Task prompt >> Where the records hold the string "facebook", show the whole line it sits on.

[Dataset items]
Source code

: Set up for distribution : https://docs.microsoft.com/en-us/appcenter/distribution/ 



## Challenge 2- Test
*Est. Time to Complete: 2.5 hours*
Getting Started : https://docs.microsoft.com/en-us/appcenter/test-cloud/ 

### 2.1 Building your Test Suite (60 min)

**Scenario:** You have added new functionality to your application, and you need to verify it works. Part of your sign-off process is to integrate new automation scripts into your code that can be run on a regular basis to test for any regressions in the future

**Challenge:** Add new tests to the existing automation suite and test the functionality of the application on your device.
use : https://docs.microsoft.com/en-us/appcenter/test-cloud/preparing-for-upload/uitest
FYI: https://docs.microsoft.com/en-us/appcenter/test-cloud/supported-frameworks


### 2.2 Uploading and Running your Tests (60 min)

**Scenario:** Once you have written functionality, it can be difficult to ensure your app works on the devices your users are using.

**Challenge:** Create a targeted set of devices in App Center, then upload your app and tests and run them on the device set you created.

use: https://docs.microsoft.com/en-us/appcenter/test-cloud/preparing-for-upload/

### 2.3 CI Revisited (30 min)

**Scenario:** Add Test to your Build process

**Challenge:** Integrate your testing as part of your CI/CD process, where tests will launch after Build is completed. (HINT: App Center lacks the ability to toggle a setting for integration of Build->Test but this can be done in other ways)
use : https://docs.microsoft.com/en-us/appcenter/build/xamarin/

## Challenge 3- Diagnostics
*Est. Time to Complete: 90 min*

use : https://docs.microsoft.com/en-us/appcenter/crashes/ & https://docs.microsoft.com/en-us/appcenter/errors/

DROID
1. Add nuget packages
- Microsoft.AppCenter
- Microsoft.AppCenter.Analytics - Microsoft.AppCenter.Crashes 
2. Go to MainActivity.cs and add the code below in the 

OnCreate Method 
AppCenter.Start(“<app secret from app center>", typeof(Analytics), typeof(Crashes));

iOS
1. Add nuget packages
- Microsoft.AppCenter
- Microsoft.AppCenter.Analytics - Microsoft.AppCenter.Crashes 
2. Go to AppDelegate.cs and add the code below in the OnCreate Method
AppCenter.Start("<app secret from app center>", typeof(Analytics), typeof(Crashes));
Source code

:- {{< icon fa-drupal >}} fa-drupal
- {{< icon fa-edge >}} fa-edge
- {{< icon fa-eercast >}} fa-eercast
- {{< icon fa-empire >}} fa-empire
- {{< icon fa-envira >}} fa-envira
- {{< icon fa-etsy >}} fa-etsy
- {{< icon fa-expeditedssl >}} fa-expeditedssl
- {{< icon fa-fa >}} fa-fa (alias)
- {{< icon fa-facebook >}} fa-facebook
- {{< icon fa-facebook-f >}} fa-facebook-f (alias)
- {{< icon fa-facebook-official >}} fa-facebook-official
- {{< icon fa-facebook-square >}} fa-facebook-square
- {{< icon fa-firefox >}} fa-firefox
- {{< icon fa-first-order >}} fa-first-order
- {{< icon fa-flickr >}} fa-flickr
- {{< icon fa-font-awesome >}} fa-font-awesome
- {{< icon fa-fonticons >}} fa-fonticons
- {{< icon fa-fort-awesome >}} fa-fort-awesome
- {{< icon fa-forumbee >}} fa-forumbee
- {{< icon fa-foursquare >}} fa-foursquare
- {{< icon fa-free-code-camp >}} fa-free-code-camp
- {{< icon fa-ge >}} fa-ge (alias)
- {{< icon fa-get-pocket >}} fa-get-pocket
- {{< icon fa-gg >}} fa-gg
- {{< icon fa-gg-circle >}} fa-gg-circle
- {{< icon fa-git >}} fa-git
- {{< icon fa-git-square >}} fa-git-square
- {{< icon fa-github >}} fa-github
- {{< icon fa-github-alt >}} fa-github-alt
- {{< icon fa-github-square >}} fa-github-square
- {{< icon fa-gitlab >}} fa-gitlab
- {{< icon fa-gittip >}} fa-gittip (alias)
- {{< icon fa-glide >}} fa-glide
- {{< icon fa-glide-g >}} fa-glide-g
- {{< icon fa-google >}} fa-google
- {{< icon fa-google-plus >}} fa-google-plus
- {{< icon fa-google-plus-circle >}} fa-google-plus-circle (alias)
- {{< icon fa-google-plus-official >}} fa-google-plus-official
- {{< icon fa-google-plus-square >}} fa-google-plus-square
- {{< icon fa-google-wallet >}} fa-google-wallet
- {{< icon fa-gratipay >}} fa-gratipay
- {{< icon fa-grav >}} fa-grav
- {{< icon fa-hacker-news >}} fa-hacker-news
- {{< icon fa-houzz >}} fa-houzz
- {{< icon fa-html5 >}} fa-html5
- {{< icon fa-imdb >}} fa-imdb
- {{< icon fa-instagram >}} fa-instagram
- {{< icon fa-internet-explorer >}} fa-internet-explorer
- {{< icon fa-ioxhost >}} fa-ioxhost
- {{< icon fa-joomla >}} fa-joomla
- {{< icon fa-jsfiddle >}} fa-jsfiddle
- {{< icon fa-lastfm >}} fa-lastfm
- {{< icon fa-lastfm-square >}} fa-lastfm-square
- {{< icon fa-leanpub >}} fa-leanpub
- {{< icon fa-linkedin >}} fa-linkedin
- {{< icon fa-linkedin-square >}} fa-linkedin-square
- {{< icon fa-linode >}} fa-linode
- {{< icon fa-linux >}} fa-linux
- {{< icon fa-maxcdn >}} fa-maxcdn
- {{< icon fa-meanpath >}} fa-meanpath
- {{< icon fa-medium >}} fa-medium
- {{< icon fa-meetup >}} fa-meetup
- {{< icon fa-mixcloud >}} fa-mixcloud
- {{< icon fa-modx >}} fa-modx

Reply to the task >>
- {{< icon fa-facebook >}} fa-facebook
- {{< icon fa-facebook-f >}} fa-facebook-f (alias)
- {{< icon fa-facebook-official >}} fa-facebook-official
- {{< icon fa-facebook-square >}} fa-facebook-square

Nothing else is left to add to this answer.